Effet dit « à la Rembrandt »

Mais, quels que soient le soin et l’attention apportés à la disposition et à l’éclairage du modèle, tout cela ne servira de rien si la pose n’est pas exacte et si le développement n’est pas conduit convenablement, et ici les meilleurs conseils ne sauraient remplacer l’expérience qui s’acquiert par la pratique.

Le principal écueil à éviter, c’est la sous-exposition qui détruit entièrement les détails et les demi-teintes que nous avons eu tant de mal à vouloir conserver. Dans le portrait, il faut donc toujours poser largement.

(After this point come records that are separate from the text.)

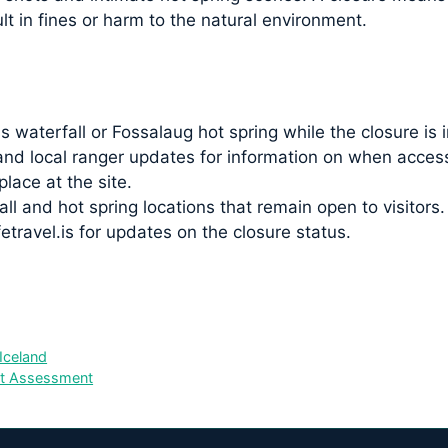
t in fines or harm to the natural environment.
waterfall or Fossalaug hot spring while the closure is i
s and local ranger updates for information on when acce
place at the site.
ll and hot spring locations that remain open to visitors.
travel.is for updates on the closure status.
Iceland
st Assessment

Le développement des négatifs de portraits demande également une très grande attention et il est plus difficile peut-être à bien conduire que celui des clichés de paysages ; dans tous les cas, il est bien différent. Il ne faut pas chercher à obtenir des clichés vigoureux et brillants comme dans la photographie du paysage, mais viser, au contraire, à l’obtention de négatifs dans lesquels les grandes lumières ne comportent pas le dépôt le plus dense que la pose donnée permet d’obtenir, et dans lesquels les ombres profondes ne sont pas traduites par le verre absolument clair.

En d’autres termes, tâchez d’obtenir des clichés doux, mais parfaitement détaillés.

Le développement

Un des meilleurs moyens d’obtenir des clichés de ce genre consiste à diluer le révélateur de composition normale dans 2 ou 3 fois son volume d’eau, ce qui a pour effet de ralentir considérablement son action, mais les résultats que l’on obtient compensent très largement le peu de temps que l’on peut perdre en procédant ainsi.

L’hydroquinone n’est donc pas un révélateur qui convient pour le portrait, tandis que le Rodinal est sans doute l’agent développateur le plus simple et le plus pratique que puisse trouver le photographe portraitiste.

Mais, quel que soit le développateur employé, il n’est pas, pour amener ce révélateur à sa forme normale, en vue du développement des clichés de portrait de produit plus précieux, mais non plus de plus méconnu que cette vieille amie des photographes l’ « aqua pura ».